Locations of the very large wildfires associated with each of the nine SOM nodes in Fig. 8

Previous studies (e.g., Schroeder 1969; Swetnam and Betancourt 1990; Westerling et al. 2003; Crimmins and Comrie 2004; Dixon et al. 2008; Mason et al. 2017) have indicated that wildfire regimes respond to atmospheric variability through low-frequency (seasonal and interannual) drought (or ample precipitation)–fuel feedback and high-frequency (daily, hourly) fluctuation of temperature, humidity, and wind.

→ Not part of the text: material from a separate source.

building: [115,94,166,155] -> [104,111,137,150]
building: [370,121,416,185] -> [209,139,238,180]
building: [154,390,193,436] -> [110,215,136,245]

Synoptic circulation patterns effectively link both short- and long-term atmospheric variability, and thus, a classification of fire-prone synoptic circulation patterns, as obtained from this study for the northwestern U.S., can be an integral part of decision making tools for fire managers.

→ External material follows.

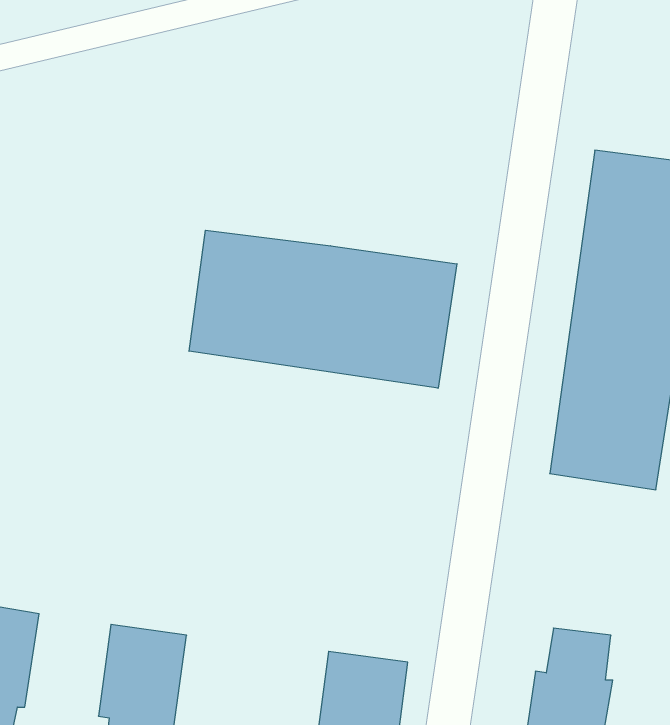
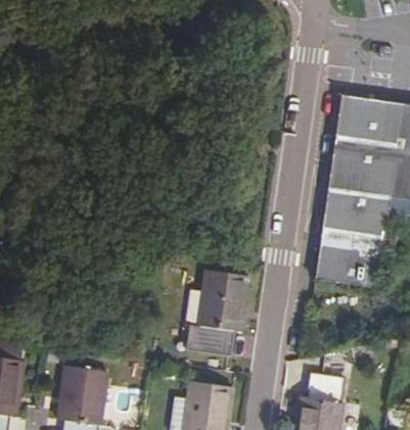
building: [189,230,457,388] -> none
building: none -> [195,272,250,356]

This study is limited to the identification of synoptic patterns and surface conditions associated with very large and extremely large wildfires in the northwestern U.S. Future studies, particular modeling studies, are needed to more fully understand how these patterns develop and evolve and how they contribute to regional and local atmospheric dynamics that are conducive to the spread of wildfires. Another caveat of this study is that the synoptic patterns identified correspond only to the beginning of the fire events. It would also be useful to identify synoptic patterns before and during periods of major fire spread for each wildfire event.